Dalam mengendalikan DBD maka dapat dikendalikan dengan menerapkan pengendalian secara lingkungan, biologis, dan kimiawi. Pengendalian secara lingkungan dilakukan dengan cara melakukan program 3M (Menguras, Menutup, dan Mengubur habitat nyamuk vektor), mengganti air seminggu sekali pada vas bunga atau tempat minum di sarang burung, dan membersihkan saluran air yang tergenang; kemudian pengendalian secara biologis dilakukan dengan cara memanfaatkan hewan atau tumbuhan sebagai predator, seperti memelihara dan memasukkan ikan cupang ke dalam kolam untuk memakan jentik-jentik nyamuk, atau dengan menambahkannya dengan bakteri Bacillus thuringiensis; lalu pengendalian secara kimiawi dilakukan dengan cara menaburkan bubuk abate ke tempat penampungan air, atau melakukan thermal fogging/pengasapan dengan malathion dan fenthion, namun pengendalian secara kimiawi harus dijadikan pilihan terakhir apabila pengendalian secara lingkungan dan biologi benar-benar tidak mampu dalam mengendalikan kasus DBD.

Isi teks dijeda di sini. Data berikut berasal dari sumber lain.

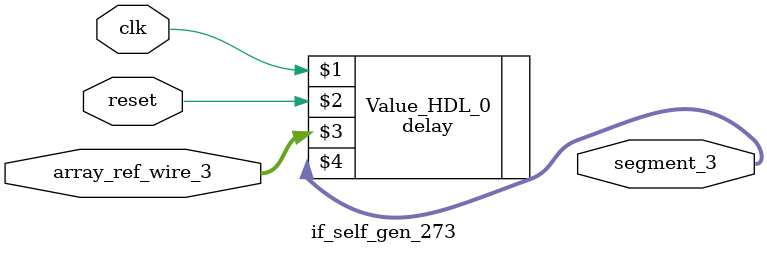
<source format=v>
module if_self_gen_273( input clk, input reset, input [31:0]array_ref_wire_3, output [31:0]segment_3); 
	wire [31:0]segment_3;
	//Proceed with segment_3 = array_ref_wire_3
	delay Value_HDL_0 ( clk, reset, array_ref_wire_3, segment_3);
endmodule
</source>
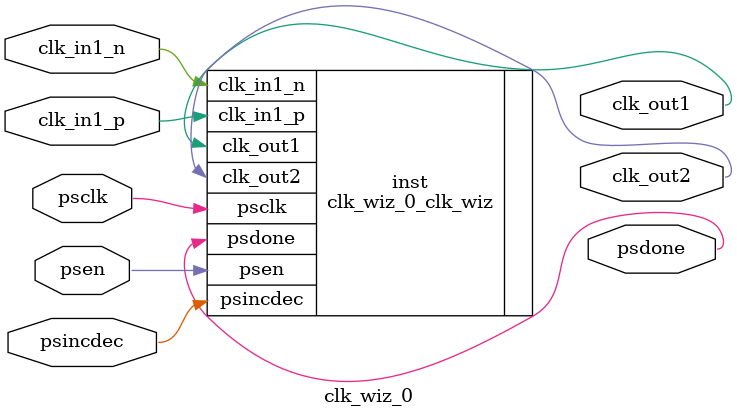
<source format=v>


`timescale 1ps/1ps

(* CORE_GENERATION_INFO = "clk_wiz_0,clk_wiz_v6_0_10_0_0,{component_name=clk_wiz_0,use_phase_alignment=true,use_min_o_jitter=false,use_max_i_jitter=false,use_dyn_phase_shift=true,use_inclk_switchover=false,use_dyn_reconfig=false,enable_axi=0,feedback_source=FDBK_AUTO,PRIMITIVE=MMCM,num_out_clk=2,clkin1_period=8.000,clkin2_period=10.000,use_power_down=false,use_reset=false,use_locked=false,use_inclk_stopped=false,feedback_type=SINGLE,CLOCK_MGR_TYPE=NA,manual_override=false}" *)

module clk_wiz_0 
 (
  // Clock out ports
  output        clk_out1,
  output        clk_out2,
  // Dynamic phase shift ports
  input         psclk,
  input         psen,
  input         psincdec,
  output        psdone,
 // Clock in ports
  input         clk_in1_p,
  input         clk_in1_n
 );

  clk_wiz_0_clk_wiz inst
  (
  // Clock out ports  
  .clk_out1(clk_out1),
  .clk_out2(clk_out2),
  // Dynamic phase shift ports                
  .psclk(psclk),
  .psen(psen),
  .psincdec(psincdec),
  .psdone(psdone),
 // Clock in ports
  .clk_in1_p(clk_in1_p),
  .clk_in1_n(clk_in1_n)
  );

endmodule

</source>
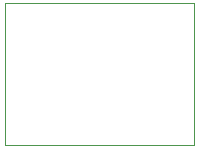
<source format=gbr>
%TF.GenerationSoftware,KiCad,Pcbnew,7.0.11-2.fc39*%
%TF.CreationDate,2024-04-07T19:18:12-07:00*%
%TF.ProjectId,Ultra_Light,556c7472-615f-44c6-9967-68742e6b6963,rev?*%
%TF.SameCoordinates,PX7459280PY5e69ec0*%
%TF.FileFunction,Profile,NP*%
%FSLAX46Y46*%
G04 Gerber Fmt 4.6, Leading zero omitted, Abs format (unit mm)*
G04 Created by KiCad (PCBNEW 7.0.11-2.fc39) date 2024-04-07 19:18:12*
%MOMM*%
%LPD*%
G01*
G04 APERTURE LIST*
%TA.AperFunction,Profile*%
%ADD10C,0.050000*%
%TD*%
G04 APERTURE END LIST*
D10*
X0Y0D02*
X16000000Y0D01*
X16000000Y-12000000D01*
X0Y-12000000D01*
X0Y0D01*
M02*

</source>
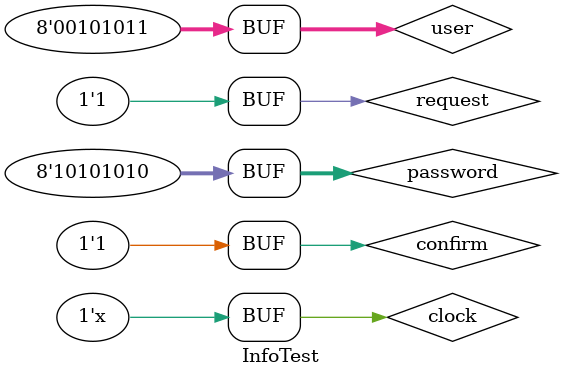
<source format=v>
`timescale 1ns / 1ps


module InfoTest;

	// Inputs
	reg clock;
	reg request;
	reg confirm;
	reg [7:0] password;
	reg [7:0] user;

	// Outputs
	wire writeRegP;
	wire writeRegQ;

	// Instantiate the Unit Under Test (UUT)
	InformationController uut (
		.clock(clock), 
		.request(request), 
		.confirm(confirm), 
		.password(password), 
		.user(user), 
		.writeRegP(writeRegP), 
		.writeRegQ(writeRegQ)
	);

	initial begin
		// Initialize Inputs
		clock = 0;
		request = 0;
		confirm = 0;
		password = 0;
		user = 0;

		// Wait 100 ns for global reset to finish
		#100;
        
		// Add stimulus here

	end
   always #30 clock = ~clock;
	initial begin
		request = 0;
		clock = 0;
		password = 8'b10101010;
		user = 8'b10101010;
		#15;
		#60;
		request = 1;
		#60;
		confirm = 0;
		#60;
		confirm = 1;
		#60;		
		#60;
		user = 8'b00101011;
		#60;
		
	end
endmodule


</source>
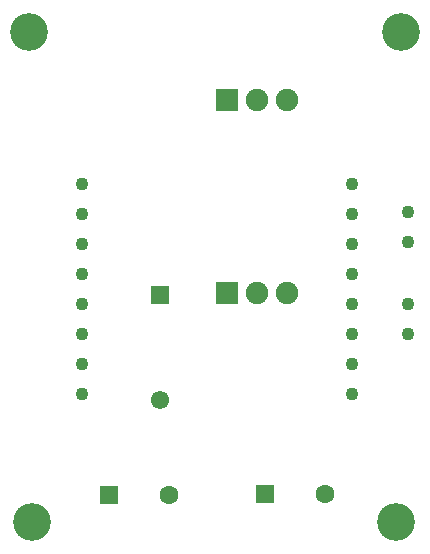
<source format=gbr>
%TF.GenerationSoftware,Altium Limited,Altium Designer,24.7.2 (38)*%
G04 Layer_Color=16711935*
%FSLAX45Y45*%
%MOMM*%
%TF.SameCoordinates,2370CFE6-064A-4C8F-A3BC-26C693B17082*%
%TF.FilePolarity,Negative*%
%TF.FileFunction,Soldermask,Bot*%
%TF.Part,Single*%
G01*
G75*
%TA.AperFunction,ComponentPad*%
%ADD16C,1.55000*%
%ADD17R,1.55000X1.55000*%
%ADD25C,1.10320*%
%ADD26C,1.60400*%
%ADD27R,1.60400X1.60400*%
%ADD28C,1.90320*%
%ADD29R,1.90320X1.90320*%
%TA.AperFunction,ViaPad*%
%ADD30C,3.20320*%
D16*
X1277900Y1384800D02*
D03*
D17*
Y2272800D02*
D03*
D25*
X617500Y1435100D02*
D03*
Y1689100D02*
D03*
Y1943100D02*
D03*
Y2197100D02*
D03*
Y2451100D02*
D03*
Y2705100D02*
D03*
Y2959100D02*
D03*
Y3213100D02*
D03*
X2903500Y1435100D02*
D03*
Y1689100D02*
D03*
Y1943100D02*
D03*
Y2197100D02*
D03*
Y2451100D02*
D03*
Y2705100D02*
D03*
Y2959100D02*
D03*
Y3213100D02*
D03*
X3379400Y2971800D02*
D03*
Y2717800D02*
D03*
Y2197100D02*
D03*
Y1943100D02*
D03*
D26*
X2674900Y584200D02*
D03*
X1350000Y580000D02*
D03*
D27*
X2166900Y584200D02*
D03*
X842000Y580000D02*
D03*
D28*
X2354000Y3924300D02*
D03*
X2100000D02*
D03*
X2354000Y2286000D02*
D03*
X2100000D02*
D03*
D29*
X1846000Y3924300D02*
D03*
Y2286000D02*
D03*
D30*
X3320000Y4500000D02*
D03*
X3280000Y350000D02*
D03*
X190000D02*
D03*
X170000Y4500000D02*
D03*
%TF.MD5,91cae647b5b48652f011091babf6397d*%
M02*

</source>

Pengendalian kasus DBD harus dilakukan dengan menciptakan suatu strategi pengendalian vektor, yaitu strategi pendekatan harus menyeluruh baik dalam aspek lokasi, waktu, maupun integrasi beberapa metode fisik, biologi, dan kimia; lalu murah dan berkelanjutan; kemudian berbasis bukti riset; mengembangkan kolaborasi dan partnership karena aspek yang ditangani cukup banyak dan luas; serta yang paling utama adalah semua pihak, baik masyarakat, pemerintah, maupun lembaga-lembaga harus memiliki keterlibatan dalam memberantas kasus ini, demi menuju Kalimantan Utara yang bebas DBD.

Artikel ditulis oleh : Emeralda Rey Pirade Mahasiswa Fakultas Bioteknologi, Universitas Kristen Duta Wacana.